Ok. You have a pretty difficult problem.
Your x-intercepts are 0 and 4. From 0 to 3, P is decreasing and reaches a minimum at 3, but P(3)=4, so the graph must be discontinuous as you have shown. But also, from 3 to 4, P is increasing from its minimum of 4, but is zero at x=4. Again, the graph must be discontinuous.
I've seen a lot of problems like this, and they're almost always continuous. If P(3) were -4 instead of 4, it would be continuous. Did you copy the problem wrong?
Anyway, I'm sure you know that:
P' positive means increasing, P' negative means decreasing
P'' positive means concave up, P'' negative means concave down
P' zero, P'' negative means a local maximum
P' zero, P'' positive means a local minimum
P' and P'' both zero means an inflection point
below 0: decreasing, concave up - yes
0: inflection point, P(0)=0 - yes
0 to 1.5: decreasing, concave down - yes
1.5: decreasing, neither concave up nor concave down - yes
1.5 to 3: decreasing, concave up - yes
3: minimum, P(3)=4 - not a minimum
3 to 4, increasing, concave up - no (need to have second discontinuity)

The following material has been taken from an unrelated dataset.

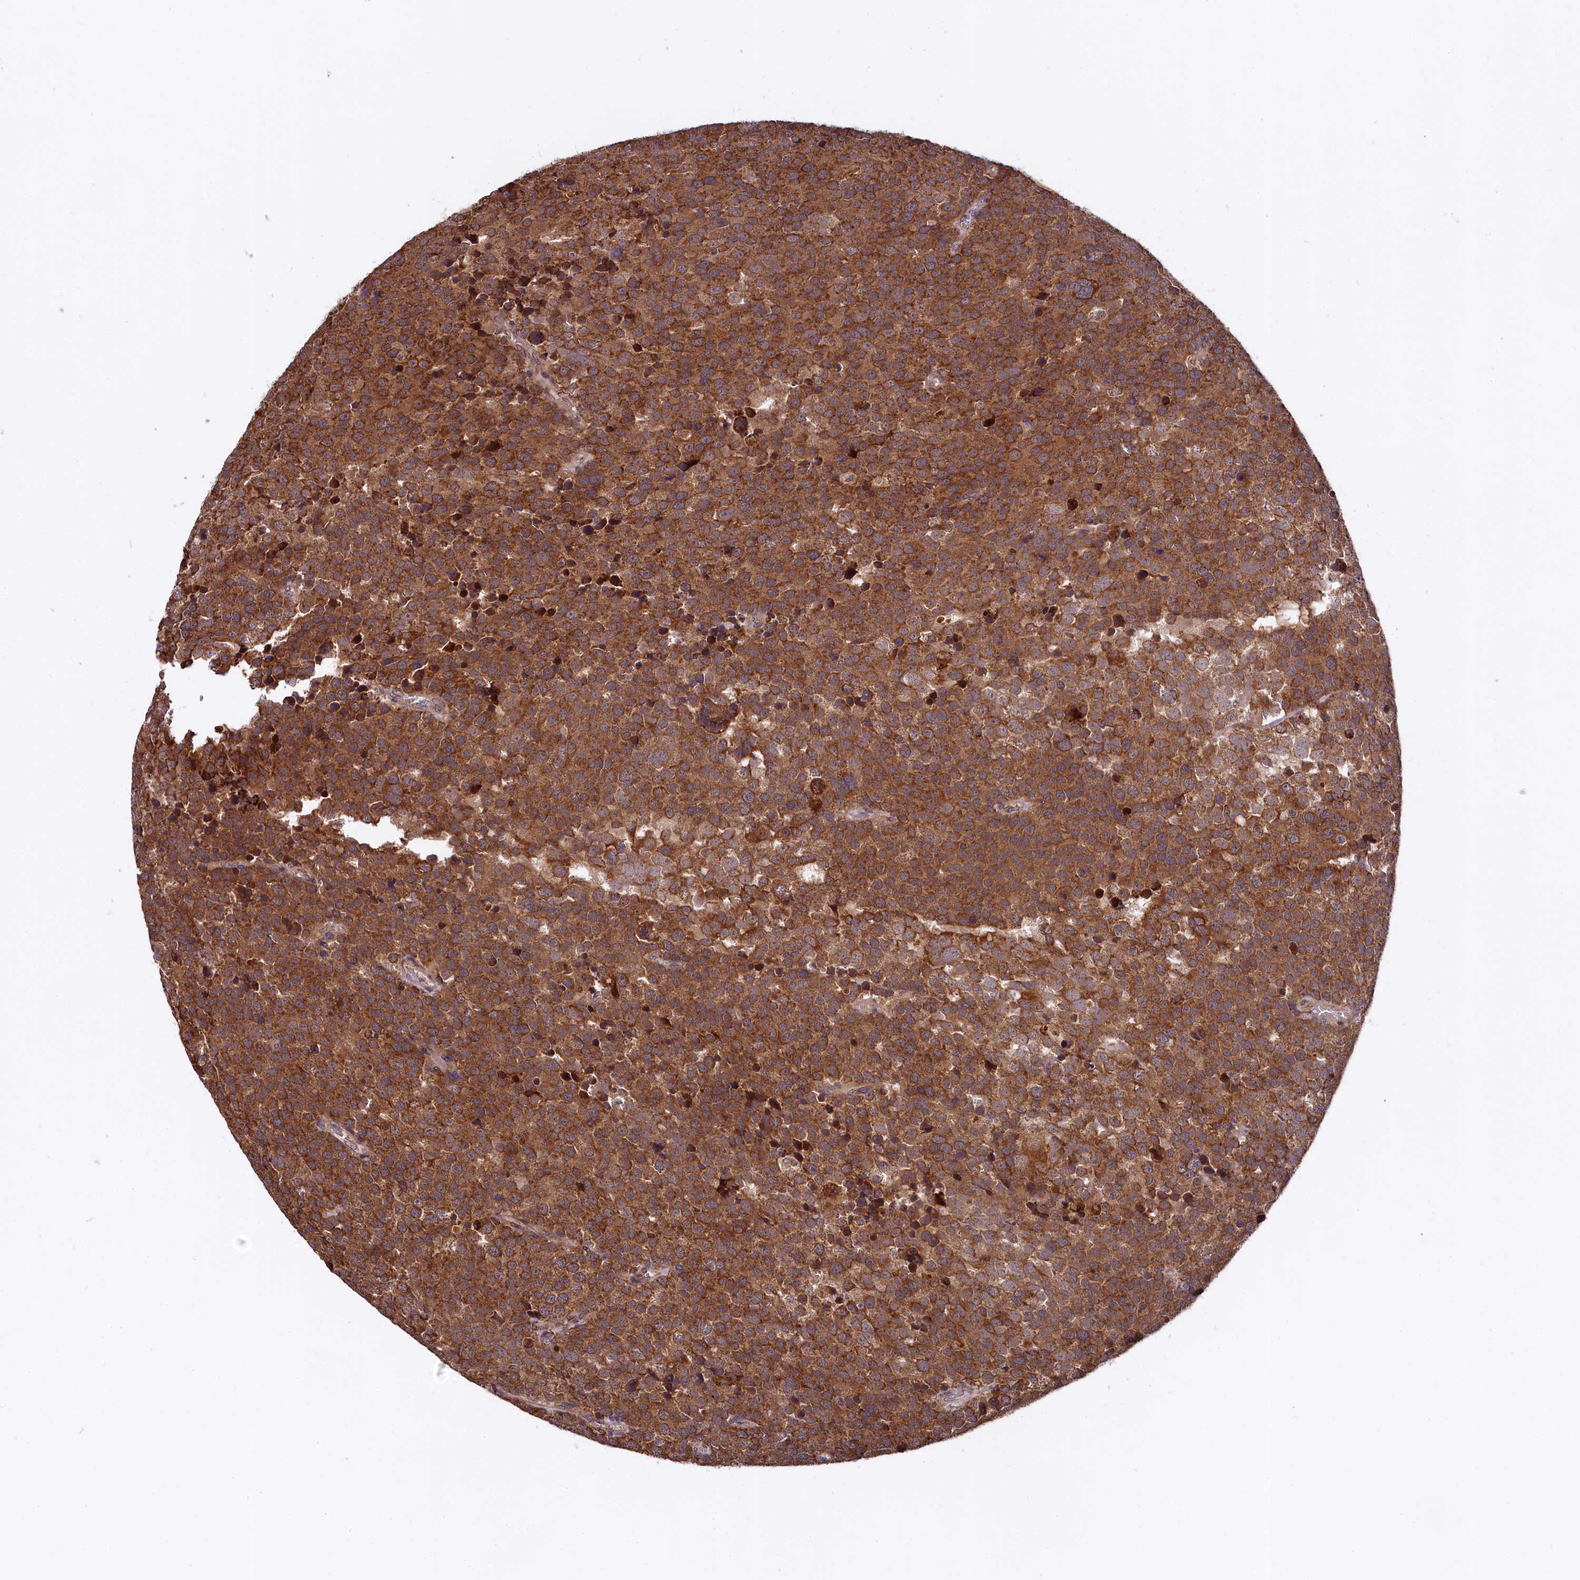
{"staining": {"intensity": "strong", "quantity": ">75%", "location": "cytoplasmic/membranous"}, "tissue": "testis cancer", "cell_type": "Tumor cells", "image_type": "cancer", "snomed": [{"axis": "morphology", "description": "Seminoma, NOS"}, {"axis": "topography", "description": "Testis"}], "caption": "Tumor cells reveal high levels of strong cytoplasmic/membranous staining in approximately >75% of cells in testis seminoma.", "gene": "DOHH", "patient": {"sex": "male", "age": 71}}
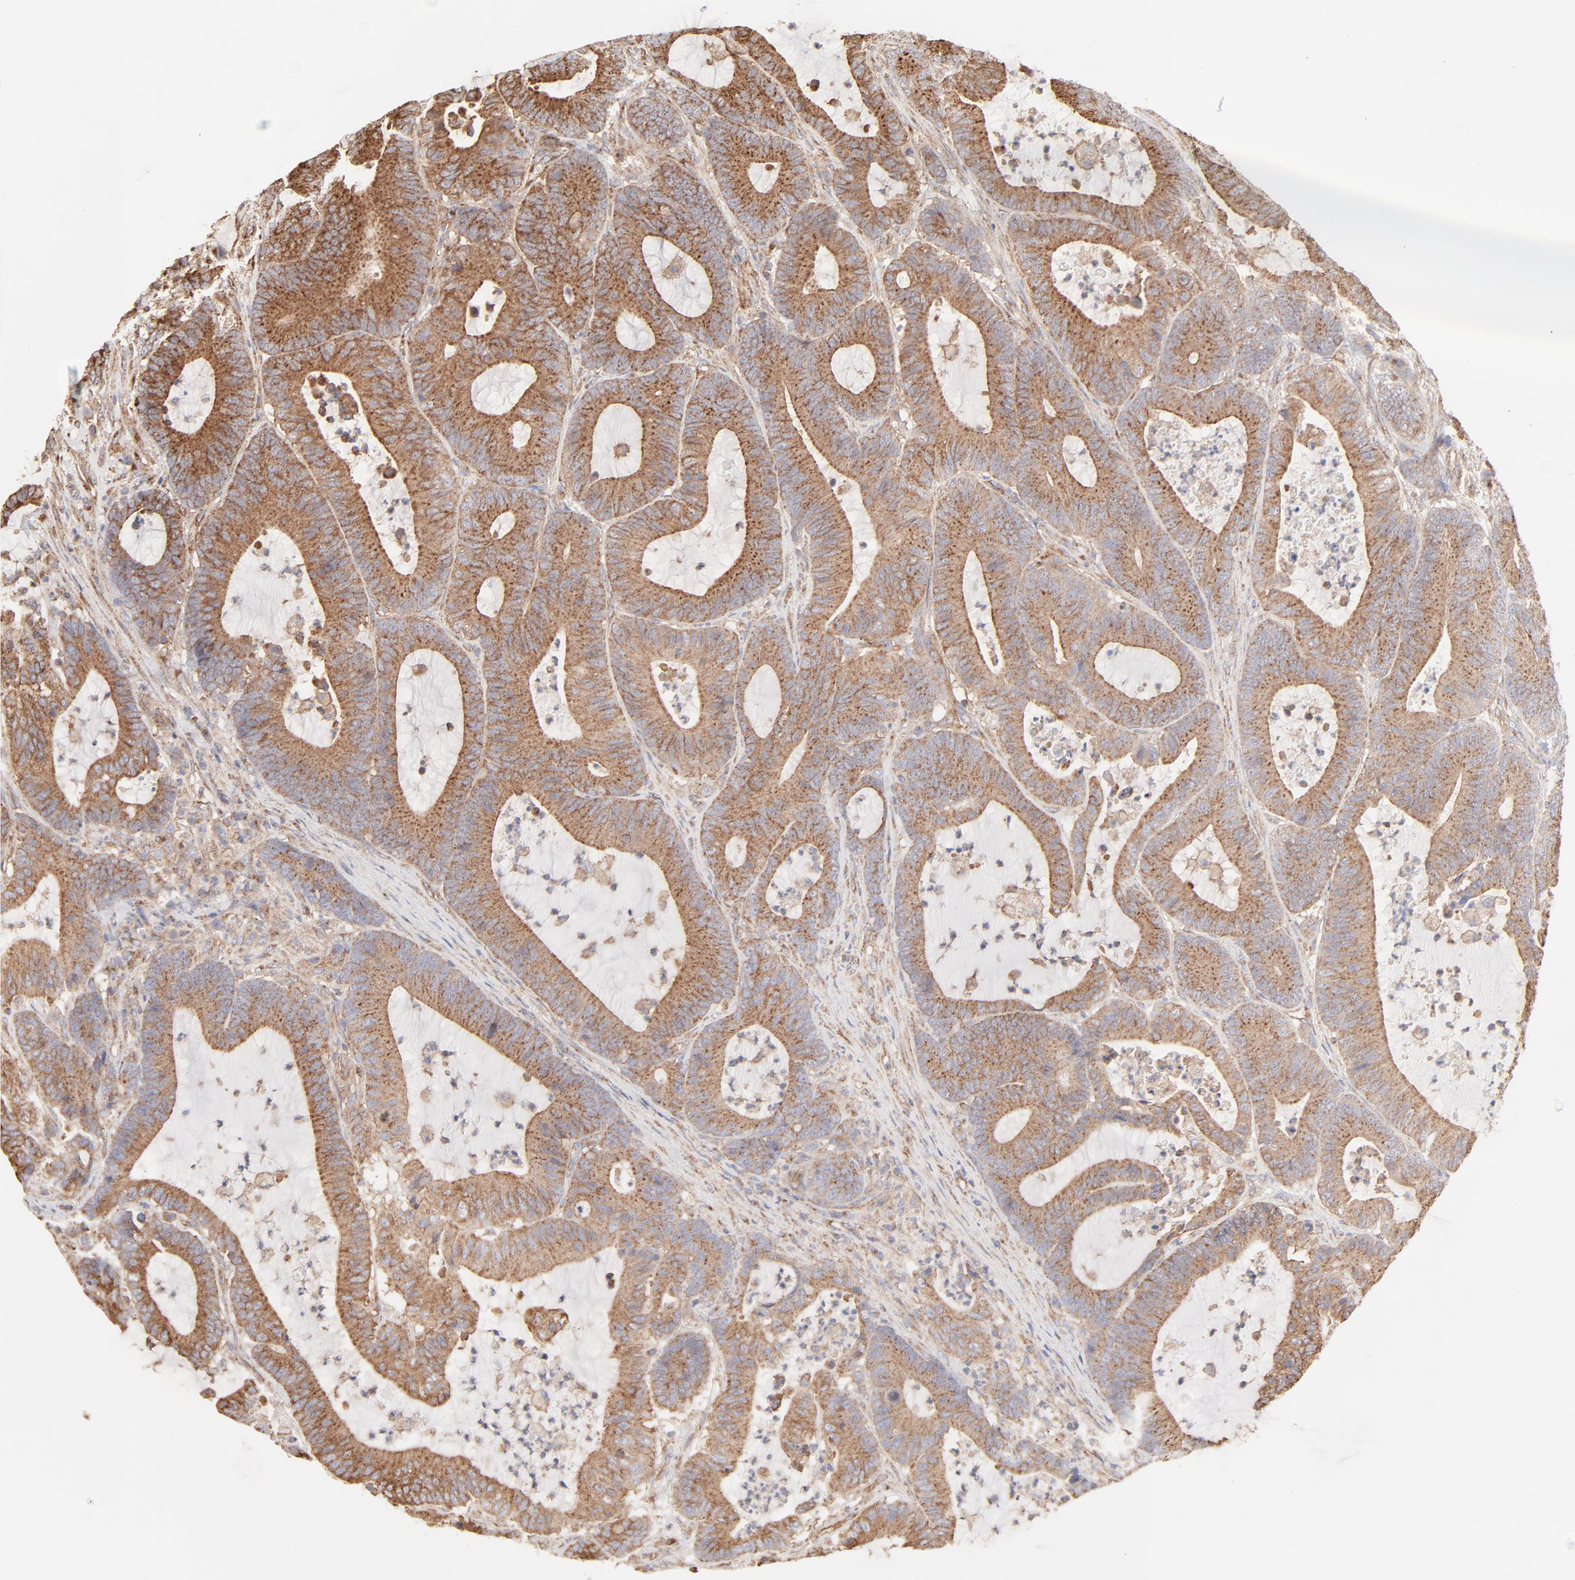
{"staining": {"intensity": "moderate", "quantity": ">75%", "location": "cytoplasmic/membranous"}, "tissue": "colorectal cancer", "cell_type": "Tumor cells", "image_type": "cancer", "snomed": [{"axis": "morphology", "description": "Adenocarcinoma, NOS"}, {"axis": "topography", "description": "Colon"}], "caption": "A brown stain labels moderate cytoplasmic/membranous expression of a protein in colorectal adenocarcinoma tumor cells.", "gene": "CLTB", "patient": {"sex": "female", "age": 84}}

above 4: increasing, concave up, P(4)=0 - yes
So you should have a graph with 3 pieces. If you do actually have P(3)=-4 instead of 4, you can move the middle piece into place. Let us know if you copied the problem wrong. If not, I would ask your professor/teacher/TA - let us know what happens. Even if you don't ask, let us know what the solution set says.